*** Given data ***

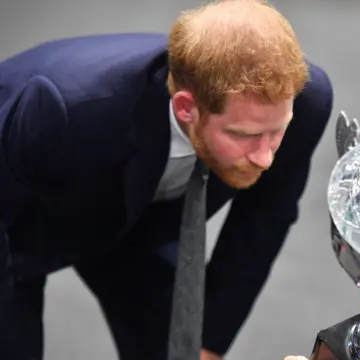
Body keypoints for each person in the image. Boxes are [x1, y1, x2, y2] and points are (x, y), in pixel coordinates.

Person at [0, 0, 333, 360]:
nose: (265, 157)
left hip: (147, 220)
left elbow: (264, 218)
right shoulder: (62, 107)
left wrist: (207, 344)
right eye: (244, 134)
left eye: (276, 131)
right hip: (26, 224)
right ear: (186, 107)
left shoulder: (307, 103)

***

What you have to do
Every entry above should be restated word for word, with the images left out.

Answer section
Body keypoints for each person in the image. Boxes are [x1, y1, x2, y2] and points are (x, y), in pixel coordinates.

Person at [0, 0, 333, 360]:
nose: (265, 157)
left hip: (147, 220)
left elbow: (264, 218)
right shoulder: (62, 107)
left wrist: (207, 344)
right eye: (244, 134)
left eye: (276, 131)
right hip: (26, 224)
right ear: (186, 107)
left shoulder: (307, 103)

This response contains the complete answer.